- **選文**:
════════

Python 打造高容錯搜尋引擎：BM25、Bigram 與difflib自動糾錯實戰

在企業級的文檔處理中，檔案名稱往往冗長且包含各種編號（如 IECFBT SPEC__…__NIC MAC TEST__replaced.docx）。使用傳統的 in 關鍵字搜尋往往只能「全有全無」，無法處理錯字或優先權排序。

本文將展示如何結合 BM25（權重排序）、Bigram（連詞強關聯）與 difflib（拼字檢查），打造一個能讀懂「使用者意圖」的智能檢索系統。

核心概念三劍客
在開始寫程式碼之前，我們先理解為什麼需要這三個元件：

Bigram (N-gram 語言模型)

問題：搜尋 “Scan Barcode” 時，如果只斷詞成 [‘scan’, ‘barcode’]，可能會搜到很多只有 “Scan” 但無關的檔案。
解法：Bigram 會多產生一個 scan_barcode 的特徵。這就像是把「Scan」和「Barcode」用強力膠黏在一起，搜尋時能大幅提高精準度。

BM25 (Best Matching 25)

問題：搜尋結果有 100 個，哪一個最重要？
解法：BM25 是各種搜尋引擎（如 Elasticsearch）的演算法基石。它不只看關鍵字出現幾次，還會看這個字「稀不稀有」。稀有字的權重更高。

difflib (模糊比對)

問題：使用者輸入 “NIC MACK Test” (多打一個 K)，導致搜尋結果為 0。
解法：利用 difflib 找出 MACK 與詞庫中的 MAC 很像，自動建議或修正，讓搜尋容錯率大增。

實戰環境準備
這是一個真實場景的模擬，我們針對指定的測試資料夾進行索引建立。

步驟一：路徑設定與資料載入
首先，我們需要鎖定目標資料夾，並進行基礎的檔名清洗。

from pathlib import Path

# 真實路徑設定
BASE_DIR = Path(r"C:\Users\OneDrive\RCCA")

════════

- **題目 a**:
請找出下列紀錄中含有字串「News」的每一行，並將這些行完整抄錄出來；比對時須區分大小寫。

════════

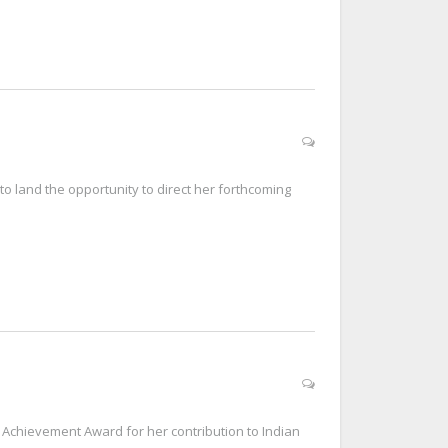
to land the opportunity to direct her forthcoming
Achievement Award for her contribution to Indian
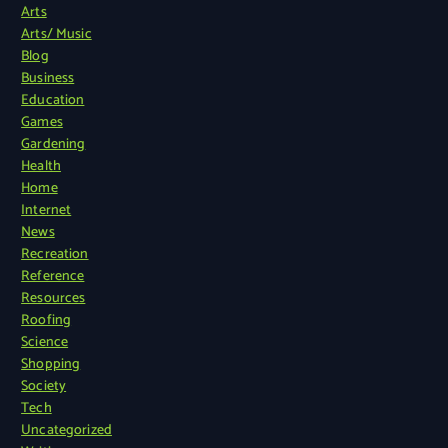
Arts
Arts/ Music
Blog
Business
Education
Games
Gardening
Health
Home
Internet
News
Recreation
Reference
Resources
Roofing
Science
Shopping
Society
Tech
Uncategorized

════════

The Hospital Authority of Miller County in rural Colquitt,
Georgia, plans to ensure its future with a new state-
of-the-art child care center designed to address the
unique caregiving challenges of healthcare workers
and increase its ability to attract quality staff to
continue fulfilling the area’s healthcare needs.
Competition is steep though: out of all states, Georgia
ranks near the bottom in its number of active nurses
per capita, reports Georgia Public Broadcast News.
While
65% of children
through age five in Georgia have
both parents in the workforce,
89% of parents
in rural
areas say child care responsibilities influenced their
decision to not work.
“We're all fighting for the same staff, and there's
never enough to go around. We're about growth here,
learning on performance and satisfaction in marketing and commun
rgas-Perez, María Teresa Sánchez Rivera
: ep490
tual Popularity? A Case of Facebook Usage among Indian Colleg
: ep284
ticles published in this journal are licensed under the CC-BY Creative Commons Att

════════

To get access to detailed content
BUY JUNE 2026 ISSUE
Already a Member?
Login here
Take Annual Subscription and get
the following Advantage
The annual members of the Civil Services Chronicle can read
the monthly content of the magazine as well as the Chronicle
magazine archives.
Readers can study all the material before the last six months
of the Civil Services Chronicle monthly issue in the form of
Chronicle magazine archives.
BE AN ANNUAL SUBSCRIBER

════════

- **題目 b**:
在這篇關於 Python 搜尋引擎的選文中，搜尋 “Scan Barcode” 時，Bigram 會多產生哪一個特徵？

- **回答 a**:
News
per capita, reports Georgia Public Broadcast News.

- **回答 b**:
scan_barcode